#### RECORDED DATA
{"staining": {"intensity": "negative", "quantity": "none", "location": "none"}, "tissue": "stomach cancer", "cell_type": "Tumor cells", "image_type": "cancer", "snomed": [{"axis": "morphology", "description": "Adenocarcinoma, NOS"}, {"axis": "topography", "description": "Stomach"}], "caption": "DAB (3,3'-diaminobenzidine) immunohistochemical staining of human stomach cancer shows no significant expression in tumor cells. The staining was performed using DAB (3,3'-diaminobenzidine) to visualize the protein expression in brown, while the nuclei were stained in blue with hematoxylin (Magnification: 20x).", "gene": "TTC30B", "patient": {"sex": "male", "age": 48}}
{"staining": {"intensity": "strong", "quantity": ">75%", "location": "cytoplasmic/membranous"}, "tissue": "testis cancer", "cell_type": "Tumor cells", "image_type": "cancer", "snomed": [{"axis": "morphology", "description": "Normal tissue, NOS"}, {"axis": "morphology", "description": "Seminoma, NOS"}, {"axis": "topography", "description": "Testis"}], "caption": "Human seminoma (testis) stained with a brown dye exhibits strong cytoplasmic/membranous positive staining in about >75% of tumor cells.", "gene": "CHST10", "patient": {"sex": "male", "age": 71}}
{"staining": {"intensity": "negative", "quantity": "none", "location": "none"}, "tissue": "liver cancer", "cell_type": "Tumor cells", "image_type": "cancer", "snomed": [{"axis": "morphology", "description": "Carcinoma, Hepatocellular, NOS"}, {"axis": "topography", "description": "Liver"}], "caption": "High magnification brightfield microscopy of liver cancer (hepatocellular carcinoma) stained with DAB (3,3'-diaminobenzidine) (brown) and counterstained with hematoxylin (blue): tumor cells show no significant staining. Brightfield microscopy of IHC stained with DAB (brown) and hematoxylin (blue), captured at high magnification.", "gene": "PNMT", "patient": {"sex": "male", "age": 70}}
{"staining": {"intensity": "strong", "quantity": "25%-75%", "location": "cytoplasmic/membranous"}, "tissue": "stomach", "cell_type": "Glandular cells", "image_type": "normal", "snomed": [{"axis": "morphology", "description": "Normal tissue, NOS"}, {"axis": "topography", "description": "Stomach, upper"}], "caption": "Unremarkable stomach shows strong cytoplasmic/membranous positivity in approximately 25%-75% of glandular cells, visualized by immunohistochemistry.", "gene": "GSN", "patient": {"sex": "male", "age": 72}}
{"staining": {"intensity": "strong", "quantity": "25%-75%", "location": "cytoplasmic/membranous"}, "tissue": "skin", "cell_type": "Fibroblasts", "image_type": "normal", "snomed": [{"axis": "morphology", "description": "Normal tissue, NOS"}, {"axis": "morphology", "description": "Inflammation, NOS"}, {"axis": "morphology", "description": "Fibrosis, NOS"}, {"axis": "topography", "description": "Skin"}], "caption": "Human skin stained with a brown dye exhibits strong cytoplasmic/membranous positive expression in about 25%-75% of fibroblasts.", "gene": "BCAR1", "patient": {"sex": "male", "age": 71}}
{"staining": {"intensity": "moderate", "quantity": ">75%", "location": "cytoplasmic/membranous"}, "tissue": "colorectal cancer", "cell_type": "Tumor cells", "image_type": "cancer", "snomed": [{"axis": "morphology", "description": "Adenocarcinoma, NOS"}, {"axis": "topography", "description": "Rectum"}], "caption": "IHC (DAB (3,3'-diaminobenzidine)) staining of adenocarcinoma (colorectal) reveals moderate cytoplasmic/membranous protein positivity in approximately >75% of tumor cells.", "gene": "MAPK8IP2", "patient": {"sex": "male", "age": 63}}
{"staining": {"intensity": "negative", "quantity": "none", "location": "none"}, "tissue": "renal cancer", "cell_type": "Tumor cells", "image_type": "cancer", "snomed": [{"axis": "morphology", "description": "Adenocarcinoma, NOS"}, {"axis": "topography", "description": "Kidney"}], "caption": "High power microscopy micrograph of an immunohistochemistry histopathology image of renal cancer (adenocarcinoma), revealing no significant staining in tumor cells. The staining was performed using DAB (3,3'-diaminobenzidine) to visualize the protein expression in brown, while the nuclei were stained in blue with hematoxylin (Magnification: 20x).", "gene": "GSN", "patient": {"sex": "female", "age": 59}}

#### REQUIRED WORK
Give back the records above exactly, limited to the lines between the one holding "seminoma (testis) stained" and the one holding "stomach shows strong", inclusive.

#### ANSWER BOX
{"staining": {"intensity": "strong", "quantity": ">75%", "location": "cytoplasmic/membranous"}, "tissue": "testis cancer", "cell_type": "Tumor cells", "image_type": "cancer", "snomed": [{"axis": "morphology", "description": "Normal tissue, NOS"}, {"axis": "morphology", "description": "Seminoma, NOS"}, {"axis": "topography", "description": "Testis"}], "caption": "Human seminoma (testis) stained with a brown dye exhibits strong cytoplasmic/membranous positive staining in about >75% of tumor cells.", "gene": "CHST10", "patient": {"sex": "male", "age": 71}}
{"staining": {"intensity": "negative", "quantity": "none", "location": "none"}, "tissue": "liver cancer", "cell_type": "Tumor cells", "image_type": "cancer", "snomed": [{"axis": "morphology", "description": "Carcinoma, Hepatocellular, NOS"}, {"axis": "topography", "description": "Liver"}], "caption": "High magnification brightfield microscopy of liver cancer (hepatocellular carcinoma) stained with DAB (3,3'-diaminobenzidine) (brown) and counterstained with hematoxylin (blue): tumor cells show no significant staining. Brightfield microscopy of IHC stained with DAB (brown) and hematoxylin (blue), captured at high magnification.", "gene": "PNMT", "patient": {"sex": "male", "age": 70}}
{"staining": {"intensity": "strong", "quantity": "25%-75%", "location": "cytoplasmic/membranous"}, "tissue": "stomach", "cell_type": "Glandular cells", "image_type": "normal", "snomed": [{"axis": "morphology", "description": "Normal tissue, NOS"}, {"axis": "topography", "description": "Stomach, upper"}], "caption": "Unremarkable stomach shows strong cytoplasmic/membranous positivity in approximately 25%-75% of glandular cells, visualized by immunohistochemistry.", "gene": "GSN", "patient": {"sex": "male", "age": 72}}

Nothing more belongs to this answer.